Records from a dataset
__________
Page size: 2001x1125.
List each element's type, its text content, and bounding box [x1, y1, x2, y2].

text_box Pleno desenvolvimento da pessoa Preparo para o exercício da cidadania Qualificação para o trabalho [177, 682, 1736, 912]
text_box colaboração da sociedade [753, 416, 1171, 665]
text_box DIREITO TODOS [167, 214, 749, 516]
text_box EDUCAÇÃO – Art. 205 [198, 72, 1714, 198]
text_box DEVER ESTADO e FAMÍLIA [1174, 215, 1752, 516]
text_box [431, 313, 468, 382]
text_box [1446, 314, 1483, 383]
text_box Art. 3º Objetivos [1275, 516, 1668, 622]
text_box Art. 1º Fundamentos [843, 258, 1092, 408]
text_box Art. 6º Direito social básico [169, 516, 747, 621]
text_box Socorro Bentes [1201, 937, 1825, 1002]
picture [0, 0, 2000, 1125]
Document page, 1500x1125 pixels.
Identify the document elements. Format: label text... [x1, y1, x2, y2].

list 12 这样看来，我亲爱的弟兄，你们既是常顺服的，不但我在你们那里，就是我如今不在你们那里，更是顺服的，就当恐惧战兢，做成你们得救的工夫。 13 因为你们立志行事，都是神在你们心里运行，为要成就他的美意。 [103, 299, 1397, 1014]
__________
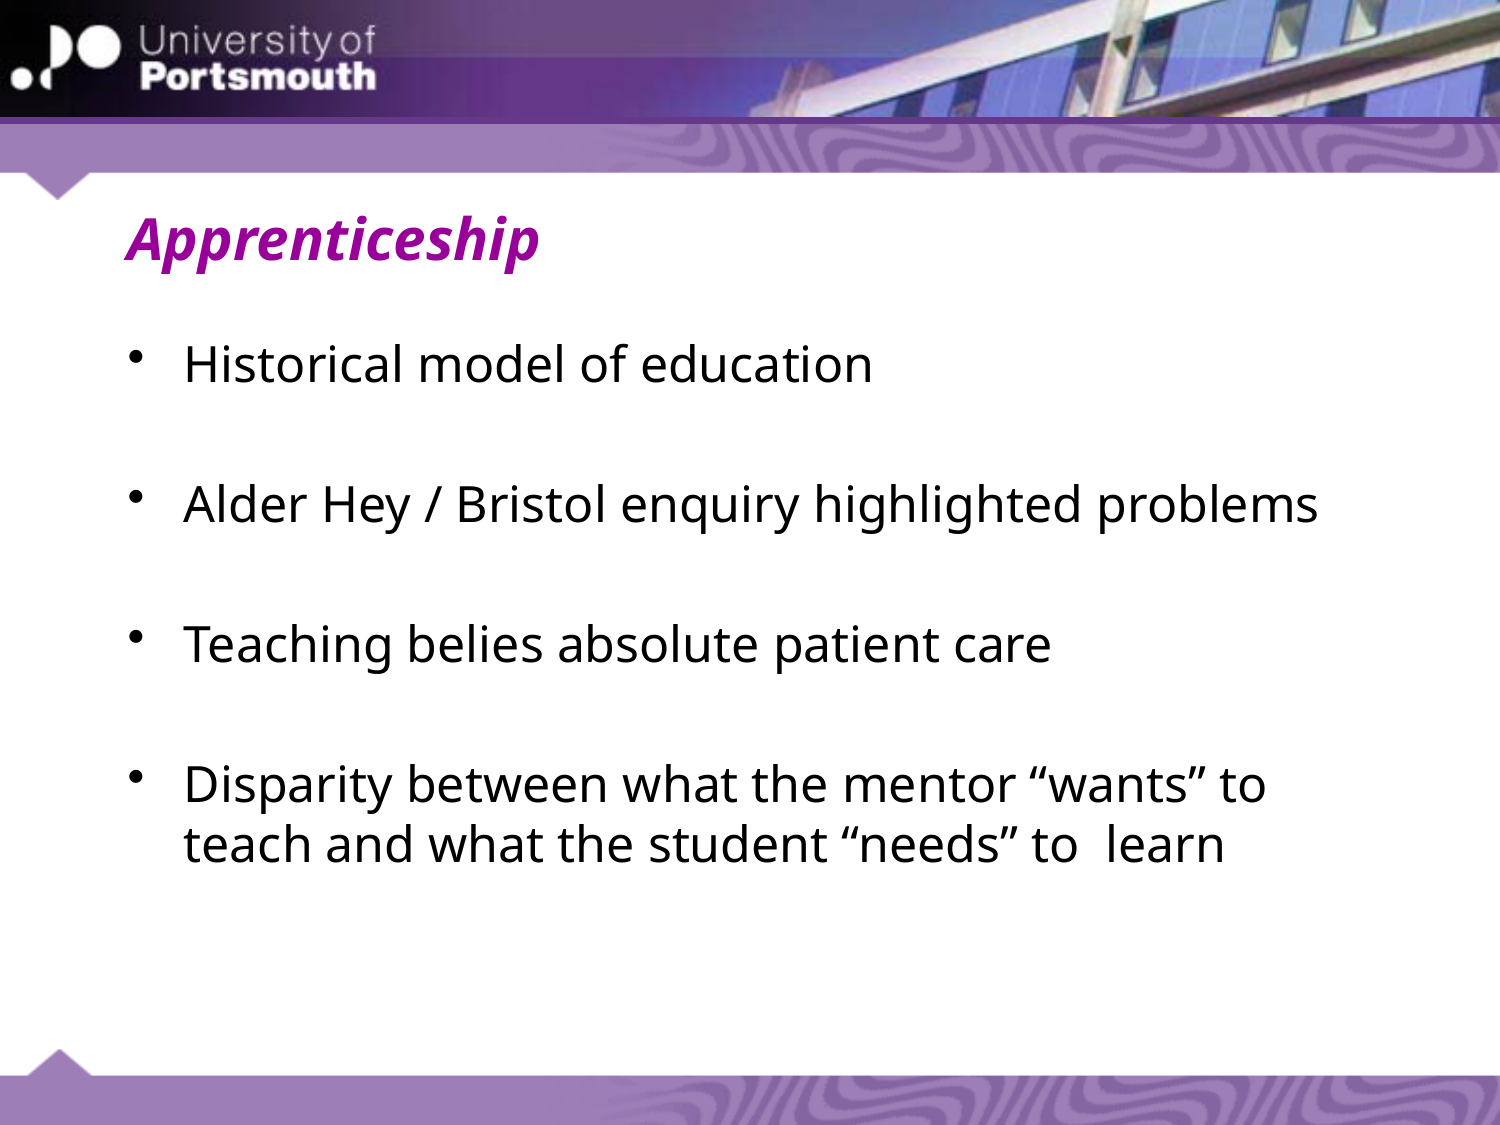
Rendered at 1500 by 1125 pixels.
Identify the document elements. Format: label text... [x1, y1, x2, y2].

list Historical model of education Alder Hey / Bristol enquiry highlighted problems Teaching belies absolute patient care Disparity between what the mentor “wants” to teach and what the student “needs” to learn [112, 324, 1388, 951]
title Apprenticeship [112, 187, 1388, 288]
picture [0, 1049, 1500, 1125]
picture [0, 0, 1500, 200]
__________
§ **EXERCISE**:
Nothing but a number is wanted: how many lines in the records above include "pixels".

§ **TASK RESPONSE**:
2